#### [Task to complete]
Look through the listing below and give the number of lines in which "Poșetă" occurs, nothing more.

#### [Records]
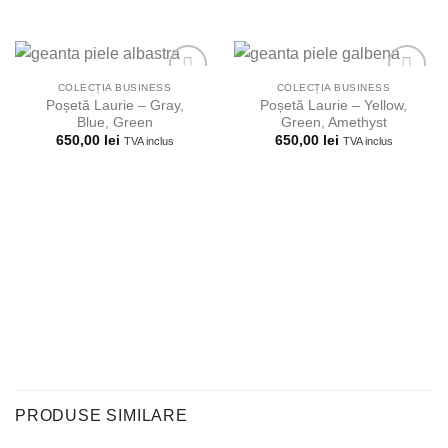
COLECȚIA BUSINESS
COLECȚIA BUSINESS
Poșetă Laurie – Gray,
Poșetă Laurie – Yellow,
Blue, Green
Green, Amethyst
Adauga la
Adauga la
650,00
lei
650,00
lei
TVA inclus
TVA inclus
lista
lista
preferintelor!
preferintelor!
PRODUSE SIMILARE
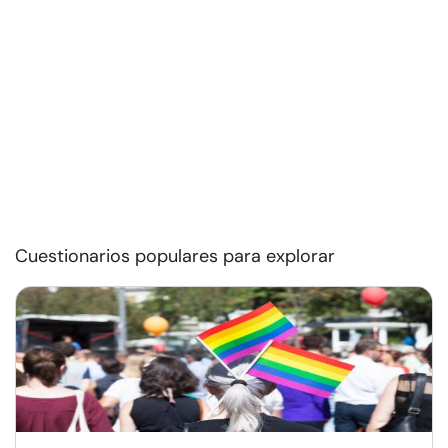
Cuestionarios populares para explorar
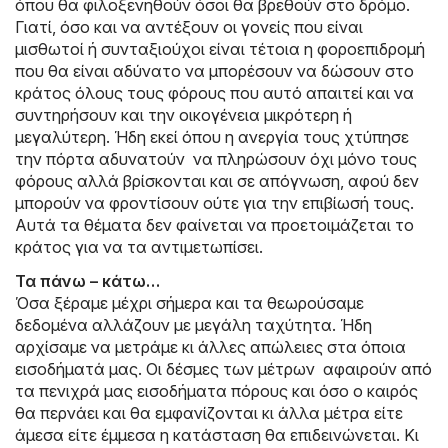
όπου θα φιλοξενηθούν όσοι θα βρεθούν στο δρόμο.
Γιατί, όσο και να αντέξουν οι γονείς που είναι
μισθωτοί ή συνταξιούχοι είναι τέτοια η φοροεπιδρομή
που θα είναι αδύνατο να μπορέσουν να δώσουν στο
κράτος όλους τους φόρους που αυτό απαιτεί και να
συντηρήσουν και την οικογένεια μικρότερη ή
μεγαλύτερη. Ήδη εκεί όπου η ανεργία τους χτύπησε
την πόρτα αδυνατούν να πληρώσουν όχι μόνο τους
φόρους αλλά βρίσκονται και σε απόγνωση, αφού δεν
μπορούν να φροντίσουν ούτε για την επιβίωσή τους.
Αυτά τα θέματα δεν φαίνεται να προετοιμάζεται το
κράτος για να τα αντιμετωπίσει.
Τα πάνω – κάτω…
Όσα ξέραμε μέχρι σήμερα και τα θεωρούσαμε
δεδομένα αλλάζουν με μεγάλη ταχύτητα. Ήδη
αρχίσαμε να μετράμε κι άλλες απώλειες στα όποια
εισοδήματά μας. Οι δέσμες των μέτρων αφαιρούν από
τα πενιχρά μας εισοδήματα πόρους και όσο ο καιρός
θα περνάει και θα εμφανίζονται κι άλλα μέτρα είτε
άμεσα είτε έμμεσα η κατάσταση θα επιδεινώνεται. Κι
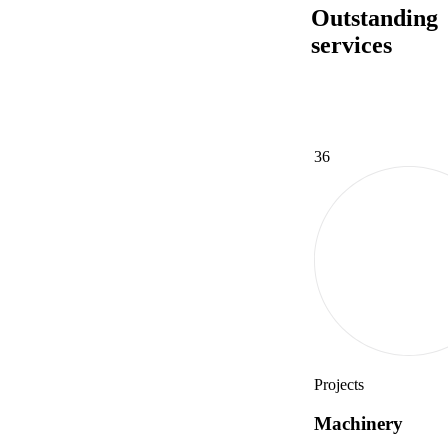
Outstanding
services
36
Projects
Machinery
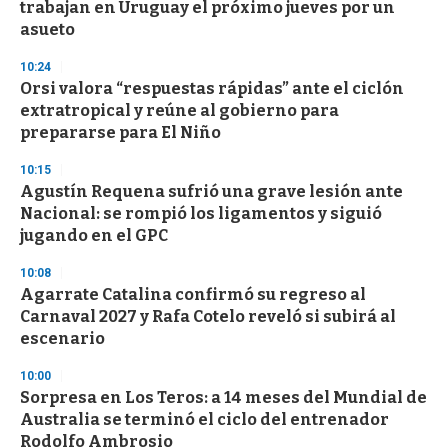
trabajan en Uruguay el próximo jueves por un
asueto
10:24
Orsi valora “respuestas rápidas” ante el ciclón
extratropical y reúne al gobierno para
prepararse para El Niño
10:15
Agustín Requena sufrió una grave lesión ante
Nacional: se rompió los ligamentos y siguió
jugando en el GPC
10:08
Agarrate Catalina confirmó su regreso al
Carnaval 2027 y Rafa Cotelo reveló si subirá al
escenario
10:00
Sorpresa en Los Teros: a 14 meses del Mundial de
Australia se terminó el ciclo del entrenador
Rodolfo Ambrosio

#### [Answer section]
2